- Material shown
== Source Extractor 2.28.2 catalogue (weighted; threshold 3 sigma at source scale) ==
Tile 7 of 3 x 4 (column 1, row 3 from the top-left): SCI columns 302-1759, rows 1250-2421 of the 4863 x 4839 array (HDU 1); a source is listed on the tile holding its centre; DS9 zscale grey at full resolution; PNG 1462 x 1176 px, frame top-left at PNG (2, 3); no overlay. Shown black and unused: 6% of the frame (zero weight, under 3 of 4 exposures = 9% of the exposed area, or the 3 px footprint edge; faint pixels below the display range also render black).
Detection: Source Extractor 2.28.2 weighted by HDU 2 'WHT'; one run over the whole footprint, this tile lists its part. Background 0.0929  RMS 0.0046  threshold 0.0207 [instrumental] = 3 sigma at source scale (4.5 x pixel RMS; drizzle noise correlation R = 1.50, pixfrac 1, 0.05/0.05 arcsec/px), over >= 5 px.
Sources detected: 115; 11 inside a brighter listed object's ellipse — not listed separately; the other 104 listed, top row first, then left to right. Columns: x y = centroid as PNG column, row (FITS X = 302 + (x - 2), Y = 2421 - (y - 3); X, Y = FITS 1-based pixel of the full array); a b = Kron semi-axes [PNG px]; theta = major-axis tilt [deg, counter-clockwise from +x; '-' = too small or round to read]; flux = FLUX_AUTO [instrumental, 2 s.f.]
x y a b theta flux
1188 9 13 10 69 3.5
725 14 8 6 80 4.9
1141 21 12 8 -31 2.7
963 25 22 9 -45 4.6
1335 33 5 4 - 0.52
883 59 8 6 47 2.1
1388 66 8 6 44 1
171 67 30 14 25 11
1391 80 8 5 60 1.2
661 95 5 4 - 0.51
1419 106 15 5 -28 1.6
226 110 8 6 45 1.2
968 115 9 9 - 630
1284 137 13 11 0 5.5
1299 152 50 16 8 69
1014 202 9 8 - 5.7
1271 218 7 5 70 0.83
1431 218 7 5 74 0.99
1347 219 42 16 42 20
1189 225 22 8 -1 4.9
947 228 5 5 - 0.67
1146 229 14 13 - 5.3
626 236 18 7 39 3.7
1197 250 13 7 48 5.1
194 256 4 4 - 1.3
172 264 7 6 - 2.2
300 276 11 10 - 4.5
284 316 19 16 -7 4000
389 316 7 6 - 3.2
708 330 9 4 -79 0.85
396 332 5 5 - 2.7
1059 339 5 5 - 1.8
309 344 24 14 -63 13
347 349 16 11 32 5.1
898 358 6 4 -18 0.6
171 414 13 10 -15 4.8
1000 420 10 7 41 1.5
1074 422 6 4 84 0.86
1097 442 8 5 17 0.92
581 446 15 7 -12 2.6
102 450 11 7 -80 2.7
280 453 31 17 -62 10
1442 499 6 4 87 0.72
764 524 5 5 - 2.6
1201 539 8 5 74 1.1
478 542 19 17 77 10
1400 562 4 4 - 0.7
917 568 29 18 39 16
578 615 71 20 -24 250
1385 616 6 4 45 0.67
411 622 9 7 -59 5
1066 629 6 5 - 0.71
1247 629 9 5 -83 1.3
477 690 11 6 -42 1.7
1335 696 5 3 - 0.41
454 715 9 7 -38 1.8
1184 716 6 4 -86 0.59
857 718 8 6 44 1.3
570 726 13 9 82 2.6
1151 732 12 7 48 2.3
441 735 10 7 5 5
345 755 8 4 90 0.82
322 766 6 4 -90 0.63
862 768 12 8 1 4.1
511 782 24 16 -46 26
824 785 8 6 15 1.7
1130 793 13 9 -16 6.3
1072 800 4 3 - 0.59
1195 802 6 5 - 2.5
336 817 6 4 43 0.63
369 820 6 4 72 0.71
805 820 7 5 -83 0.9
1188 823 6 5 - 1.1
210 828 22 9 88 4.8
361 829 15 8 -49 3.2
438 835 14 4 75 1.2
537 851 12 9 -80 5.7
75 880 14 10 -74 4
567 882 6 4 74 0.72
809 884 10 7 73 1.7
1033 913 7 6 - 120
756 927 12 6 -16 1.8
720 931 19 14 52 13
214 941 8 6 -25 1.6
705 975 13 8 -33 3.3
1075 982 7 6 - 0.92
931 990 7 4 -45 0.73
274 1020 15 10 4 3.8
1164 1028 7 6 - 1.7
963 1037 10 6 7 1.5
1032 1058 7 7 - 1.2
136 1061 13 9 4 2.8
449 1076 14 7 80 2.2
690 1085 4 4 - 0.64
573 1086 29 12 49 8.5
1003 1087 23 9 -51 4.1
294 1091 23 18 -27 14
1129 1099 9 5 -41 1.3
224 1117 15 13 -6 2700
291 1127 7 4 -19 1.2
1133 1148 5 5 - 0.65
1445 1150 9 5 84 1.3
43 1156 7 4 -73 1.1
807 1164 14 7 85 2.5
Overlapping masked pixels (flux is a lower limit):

- Task to complete
Please pick out each line of the records above that contains the string "drizzle". Case counts.

- Correct result
Detection: Source Extractor 2.28.2 weighted by HDU 2 'WHT'; one run over the whole footprint, this tile lists its part. Background 0.0929  RMS 0.0046  threshold 0.0207 [instrumental] = 3 sigma at source scale (4.5 x pixel RMS; drizzle noise correlation R = 1.50, pixfrac 1, 0.05/0.05 arcsec/px), over >= 5 px.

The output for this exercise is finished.